Aim of the task: For each line in the data below that has the word "Afşin", copy that line.

Stored data:
======
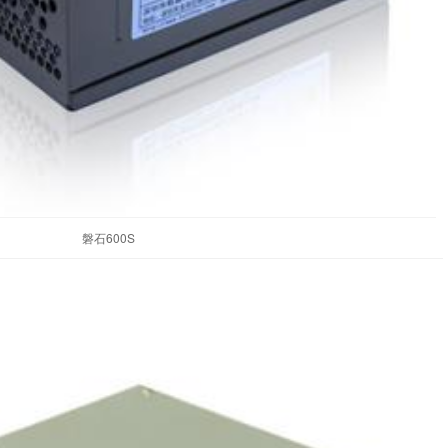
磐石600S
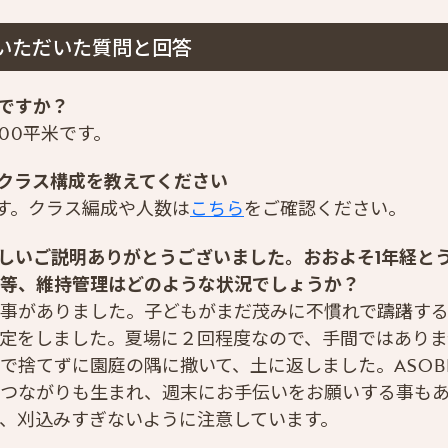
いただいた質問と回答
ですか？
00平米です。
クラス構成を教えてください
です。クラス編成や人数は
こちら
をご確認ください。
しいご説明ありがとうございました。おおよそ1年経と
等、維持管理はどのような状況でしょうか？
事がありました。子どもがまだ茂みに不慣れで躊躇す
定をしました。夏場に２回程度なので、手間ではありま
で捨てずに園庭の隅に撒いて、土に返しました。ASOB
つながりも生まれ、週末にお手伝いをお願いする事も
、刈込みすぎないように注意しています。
======
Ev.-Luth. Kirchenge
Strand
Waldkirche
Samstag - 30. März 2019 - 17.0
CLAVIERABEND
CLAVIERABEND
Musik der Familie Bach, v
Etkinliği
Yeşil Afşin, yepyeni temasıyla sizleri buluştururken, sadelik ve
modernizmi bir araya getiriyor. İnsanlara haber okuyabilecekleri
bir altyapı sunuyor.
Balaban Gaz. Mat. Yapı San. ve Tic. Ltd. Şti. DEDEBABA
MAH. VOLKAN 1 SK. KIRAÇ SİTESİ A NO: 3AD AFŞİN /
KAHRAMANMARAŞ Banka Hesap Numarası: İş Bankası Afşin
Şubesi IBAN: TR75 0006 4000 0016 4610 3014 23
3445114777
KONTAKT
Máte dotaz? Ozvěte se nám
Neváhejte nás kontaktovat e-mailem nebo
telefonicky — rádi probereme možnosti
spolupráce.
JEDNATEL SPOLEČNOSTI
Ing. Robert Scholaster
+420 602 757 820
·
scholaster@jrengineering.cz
======
Completed exercise:
Yeşil Afşin, yepyeni temasıyla sizleri buluştururken, sadelik ve
KAHRAMANMARAŞ Banka Hesap Numarası: İş Bankası Afşin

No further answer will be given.